Несмотря на их слабое сопротивление — увы! скорее безотчетное, чем сознательное, последний протест стыдливости, низко поруганной, — с них сорвали одежду и, обнажив до пояса, привязали к деревьям.
Зрелище было ужасное. Три бедные девочки, бледные, с чертами, искаженными от стыда и горя, почти в обмороке, обезумев от ужаса и оскорбленной стыдливости, заливались слезами, а возле них стояли, холодные, бесстрастные и суровые, три унтер-офицера, вооруженные каждый длинным, гибким прутом, ожидая, со взором, устремленным на начальника, команды приступить к казни, а пред ними все население деревни, старики, женщины и дети, в безграничном отчаянии ломали руки, возводили очи к небу и плакали навзрыд почти под дулом направленных на них ружей.
Над всею этою картиной, которая казалась тяжелым сновидением и едва ли когда-нибудь могла быть создана фантазией Кало или Брейгеля, господствовала группа офицеров.
Цивилизация как будто ушла на три века назад, и вернулась эпоха полного варварства.
— Однако пора покончить с этим, — продолжал полковник, — время уходит, нам следовало бы уже быть далеко: мы поступили очень неосторожно, углубившись в горы на такое расстояние без подкрепления.
— Разве вы действительно станете сечь их, господин полковник? — робко спросил поручик.
— Фердаммт! Не воображаете ли вы, что я для одного удовольствия вашего выставил их вам напоказ? — возразил полковник, нахмурив брови.
— Жаль будет исполосовать кровавыми чертами это упругое и красивое тело такого дивного розового цвета, — заметил капитан Шимельман со вздохом сожаления.

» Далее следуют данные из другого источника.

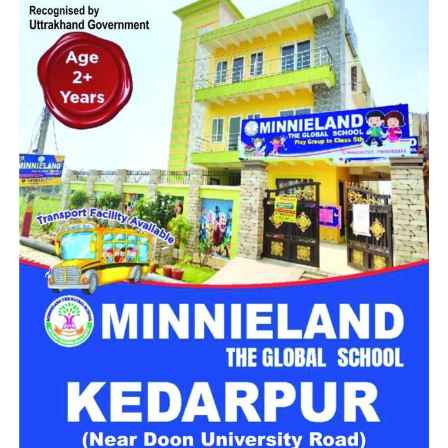
मिलेगा परिवार जैसा घर!
महिला सशक्तिकरण एवं बाल विकास विभाग की ओर से इसके लिए ‘आलंबन
गांव’ विकसित करने की योजना तैयार की जा रही है। इस योजना का उद्देश्य
नारी निकेतन में रहने वाली महिलाओं और बच्चों को सुरक्षित माहौल के साथ-
साथ घर जैसा अपनापन और स्वतंत्रता देना है।
उत्तराखंड में बन रहा ‘आलंबन गांव’
महिला सशक्तिकरण एवं बाल विकास विभाग
के निदेशक आईएएस बंशीलाल
राणा के मुताबिक, नारी निकेतन में आने वाली कई महिलाएं और बच्चे खुद को
एक बंद संस्थान या जेल जैसी जगह पर महसूस करते हैं। यही वजह है कि
कई बार बच्चे वहां से निकलने या भागने की कोशिश तक करने लगते हैं।
इसी समस्या को ध्यान में रखते हुए विभाग अब ऐसा इंफ्रास्ट्रक्चर तैयार
करने की दिशा में काम कर रहा है, जहां रहने वाले लोगों को संस्थागत माहौल
के बजाय परिवार जैसा वातावरण मिल सके।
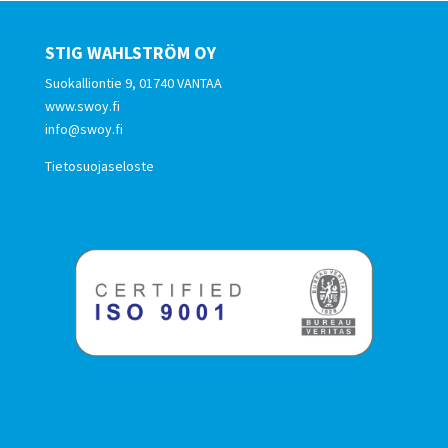
STIG WAHLSTRÖM OY
Suokalliontie 9, 01740 VANTAA
www.swoy.fi
info@swoy.fi
Tietosuojaseloste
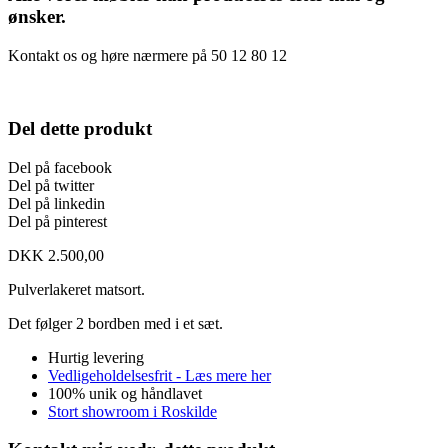
ønsker.
Kontakt os og høre nærmere på 50 12 80 12
Del dette produkt
Del på facebook
Del på twitter
Del på linkedin
Del på pinterest
DKK
2.500,00
Pulverlakeret matsort.
Det følger 2 bordben med i et sæt.
Hurtig levering
Vedligeholdelsesfrit - Læs mere her
100% unik og håndlavet
Stort showroom i Roskilde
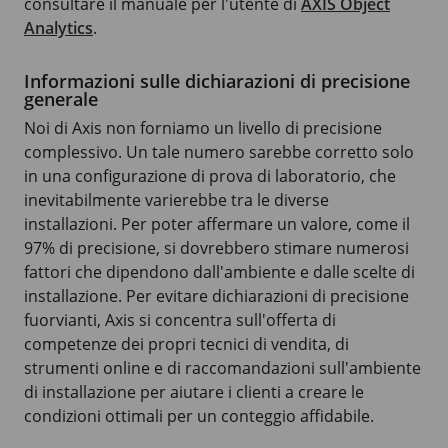
consultare il manuale per l'utente di
AXIS Object
Analytics
.
Informazioni sulle dichiarazioni di precisione
generale
Noi di Axis non forniamo un livello di precisione
complessivo. Un tale numero sarebbe corretto solo
in una configurazione di prova di laboratorio, che
inevitabilmente varierebbe tra le diverse
installazioni. Per poter affermare un valore, come il
97% di precisione, si dovrebbero stimare numerosi
fattori che dipendono dall'ambiente e dalle scelte di
installazione. Per evitare dichiarazioni di precisione
fuorvianti, Axis si concentra sull'offerta di
competenze dei propri tecnici di vendita, di
strumenti online e di raccomandazioni sull'ambiente
di installazione per aiutare i clienti a creare le
condizioni ottimali per un conteggio affidabile.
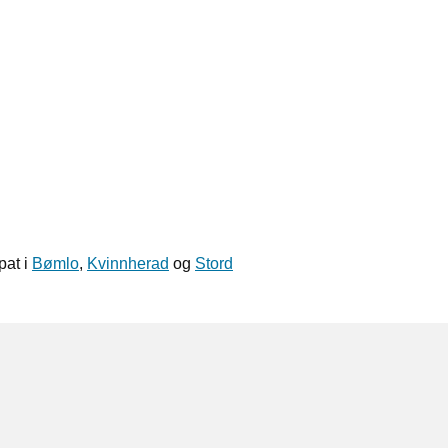
pat i
Bømlo
,
Kvinnherad
og
Stord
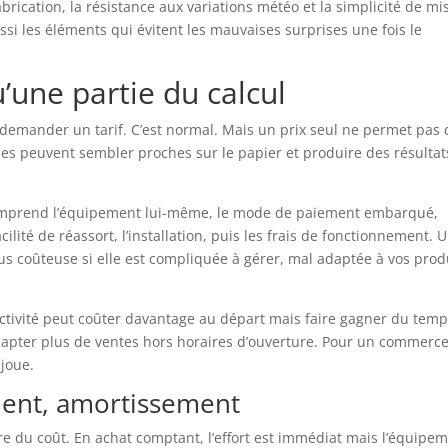
abrication, la résistance aux variations météo et la simplicité de mi
ssi les éléments qui évitent les mauvaises surprises une fois le
u’une partie du calcul
mander un tarif. C’est normal. Mais un prix seul ne permet pas 
ines peuvent sembler proches sur le papier et produire des résultat
 Il comprend l’équipement lui-même, le mode de paiement embarqué,
facilité de réassort, l’installation, puis les frais de fonctionnement. 
us coûteuse si elle est compliquée à gérer, mal adaptée à vos prod
activité peut coûter davantage au départ mais faire gagner du tem
capter plus de ventes hors horaires d’ouverture. Pour un commerc
 joue.
ment, amortissement
e du coût. En achat comptant, l’effort est immédiat mais l’équipe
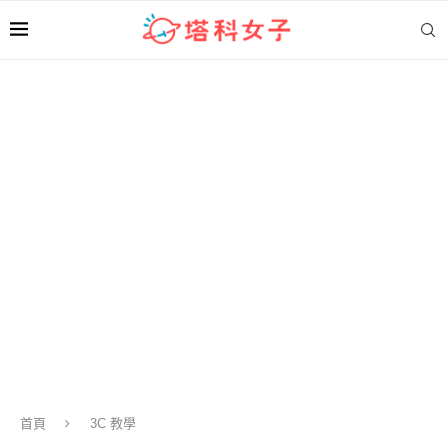
首頁
3C 教學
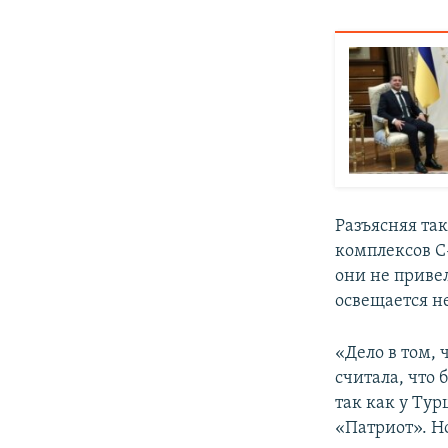
Разъясняя та
комплексов С
они не приве
освещается 
«Дело в том,
считала, что
так как у Ту
«Патриот». Н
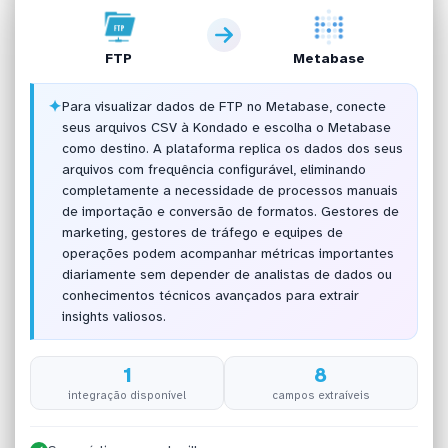
FTP
Metabase
✦
Para visualizar dados de FTP no Metabase, conecte
seus arquivos CSV à Kondado e escolha o Metabase
como destino. A plataforma replica os dados dos seus
arquivos com frequência configurável, eliminando
completamente a necessidade de processos manuais
de importação e conversão de formatos. Gestores de
marketing, gestores de tráfego e equipes de
operações podem acompanhar métricas importantes
diariamente sem depender de analistas de dados ou
conhecimentos técnicos avançados para extrair
insights valiosos.
1
8
integração disponível
campos extraíveis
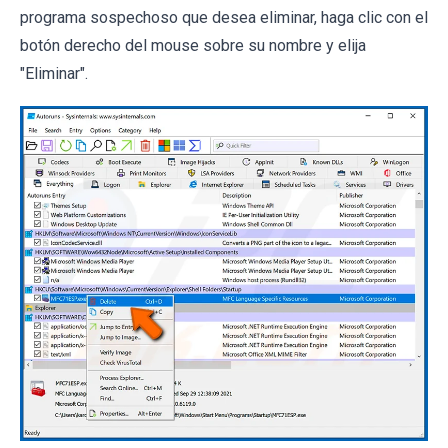
programa sospechoso que desea eliminar, haga clic con el
botón derecho del mouse sobre su nombre y elija
"Eliminar".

— Вы глупец, капитан, — грубо остановил его полковник, — бросьте чувствительность, мы здесь на войне, эти люди наши враги, они не хотели нам покориться и подняли нас на смех, нужен страшный пример, от которого ужасом объяло бы этих мятежных горцев.
— Справедливо, господин полковник, простите, я говорил необдуманно, — смиренно ответил капитан.
Полковник презрительно пожал плечами и обратился к старику, который не думал отирать кровь, струившуюся из его раны.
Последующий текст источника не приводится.